**What you are asked to do:** Quote everything in the bodybuilding passage below from "My Hollywood career" down to "competition for 1974.".

**Passage provided:**
======

I thought that maybe down the road I’d get a chance to be in movies with them, in some kind of supporting role. But mostly I was thinking, “What a great promotion for bodybuilding, that this crowd now is accepting the sport.”

_

My Hollywood career might never have taken off if not for a chain of events that started with Franco and me organizing a bodybuilding competition in Los Angeles that summer. I was still focused on wanting to see bodybuilding go mainstream. It frustrated me that bodybuilding shows were never advertised to the general public. That seemed totally wrong. I mean, what did we have to hide? People complained that reporters were always negative about bodybuilding and wrote stupid stories. Well, that was true, but who was talking to the press? Had anyone ever sat down and explained what we were doing? So Franco and I decided that if bodybuilding in LA was ever going to break out of its little shell, we had to promote it ourselves. We rented a big auditorium downtown and arranged the rights to host the Mr. International competition for 1974.

There were little signs that the time was right to do this. Lots of actors were starting to work out at Gold’s. Gary Busey came regularly. Isaac Hayes, who’d won an Oscar for writing the Shaft theme song, would pull up in his Rolls every day and train. Up till then, the only actors working out in public were ones who reinforced the gay stereotype about bodybuilding. Actors like Clint Eastwood and Charles Bronson were muscular and had terrific bodies onscreen. They were working out, but in secret. Whenever somebody commented on their muscles, they’d say, “I was born this way.” But that was starting to change, and weight training was becoming more acceptable.

======

[Records taken from a dataset]
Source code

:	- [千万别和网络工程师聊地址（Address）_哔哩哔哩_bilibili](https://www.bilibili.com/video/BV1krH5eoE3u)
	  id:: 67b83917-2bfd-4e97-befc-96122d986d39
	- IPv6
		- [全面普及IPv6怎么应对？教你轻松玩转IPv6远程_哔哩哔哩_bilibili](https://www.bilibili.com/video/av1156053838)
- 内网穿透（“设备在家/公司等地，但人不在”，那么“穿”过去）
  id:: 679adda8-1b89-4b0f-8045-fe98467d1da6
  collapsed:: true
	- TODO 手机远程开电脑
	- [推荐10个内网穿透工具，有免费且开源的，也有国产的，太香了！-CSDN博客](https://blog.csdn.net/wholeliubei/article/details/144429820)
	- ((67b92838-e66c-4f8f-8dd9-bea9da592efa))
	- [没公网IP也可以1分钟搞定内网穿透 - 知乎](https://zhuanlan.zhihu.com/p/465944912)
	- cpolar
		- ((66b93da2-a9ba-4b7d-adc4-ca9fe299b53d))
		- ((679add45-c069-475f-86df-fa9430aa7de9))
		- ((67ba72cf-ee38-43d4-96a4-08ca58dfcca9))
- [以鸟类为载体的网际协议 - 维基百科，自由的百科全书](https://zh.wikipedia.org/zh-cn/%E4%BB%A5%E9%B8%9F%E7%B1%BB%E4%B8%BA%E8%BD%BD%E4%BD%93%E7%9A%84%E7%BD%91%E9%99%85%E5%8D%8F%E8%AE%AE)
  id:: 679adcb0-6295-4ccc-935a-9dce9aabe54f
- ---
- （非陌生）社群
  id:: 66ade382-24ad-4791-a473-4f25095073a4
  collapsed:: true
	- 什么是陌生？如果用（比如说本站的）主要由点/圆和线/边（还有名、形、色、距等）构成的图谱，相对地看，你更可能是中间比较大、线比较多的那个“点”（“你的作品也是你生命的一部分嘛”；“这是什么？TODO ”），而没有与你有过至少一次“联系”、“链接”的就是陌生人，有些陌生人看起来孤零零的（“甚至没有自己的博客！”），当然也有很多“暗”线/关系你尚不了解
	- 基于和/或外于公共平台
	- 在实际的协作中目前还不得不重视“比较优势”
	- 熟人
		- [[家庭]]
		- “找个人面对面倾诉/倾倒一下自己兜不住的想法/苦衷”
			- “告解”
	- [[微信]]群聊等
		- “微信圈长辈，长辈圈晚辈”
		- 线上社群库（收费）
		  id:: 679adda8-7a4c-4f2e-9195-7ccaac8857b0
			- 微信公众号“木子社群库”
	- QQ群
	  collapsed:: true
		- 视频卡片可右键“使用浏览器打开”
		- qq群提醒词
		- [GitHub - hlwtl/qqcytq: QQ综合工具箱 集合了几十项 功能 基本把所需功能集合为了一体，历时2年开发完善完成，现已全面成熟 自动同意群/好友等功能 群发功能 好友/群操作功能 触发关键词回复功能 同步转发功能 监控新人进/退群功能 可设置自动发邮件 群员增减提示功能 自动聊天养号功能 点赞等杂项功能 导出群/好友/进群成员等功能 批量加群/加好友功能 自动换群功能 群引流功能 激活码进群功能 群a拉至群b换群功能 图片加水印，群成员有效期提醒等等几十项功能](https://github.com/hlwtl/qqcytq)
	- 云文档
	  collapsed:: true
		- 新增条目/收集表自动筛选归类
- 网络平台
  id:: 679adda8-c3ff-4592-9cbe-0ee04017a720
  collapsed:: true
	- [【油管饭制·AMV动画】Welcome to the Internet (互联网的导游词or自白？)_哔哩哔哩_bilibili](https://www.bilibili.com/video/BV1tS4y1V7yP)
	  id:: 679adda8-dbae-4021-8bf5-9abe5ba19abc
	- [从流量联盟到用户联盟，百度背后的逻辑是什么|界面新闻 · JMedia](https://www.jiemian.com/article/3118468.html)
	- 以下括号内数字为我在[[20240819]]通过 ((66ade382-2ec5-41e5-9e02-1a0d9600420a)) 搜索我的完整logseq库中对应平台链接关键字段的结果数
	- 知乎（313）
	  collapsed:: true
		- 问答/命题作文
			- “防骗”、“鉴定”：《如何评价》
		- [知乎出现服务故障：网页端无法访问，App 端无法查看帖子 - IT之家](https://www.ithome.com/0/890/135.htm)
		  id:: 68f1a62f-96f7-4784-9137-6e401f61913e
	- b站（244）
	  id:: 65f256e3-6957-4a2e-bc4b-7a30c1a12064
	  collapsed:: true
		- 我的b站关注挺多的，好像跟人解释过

======

**Output below:**
My Hollywood career might never have taken off if not for a chain of events that started with Franco and me organizing a bodybuilding competition in Los Angeles that summer. I was still focused on wanting to see bodybuilding go mainstream. It frustrated me that bodybuilding shows were never advertised to the general public. That seemed totally wrong. I mean, what did we have to hide? People complained that reporters were always negative about bodybuilding and wrote stupid stories. Well, that was true, but who was talking to the press? Had anyone ever sat down and explained what we were doing? So Franco and I decided that if bodybuilding in LA was ever going to break out of its little shell, we had to promote it ourselves. We rented a big auditorium downtown and arranged the rights to host the Mr. International competition for 1974.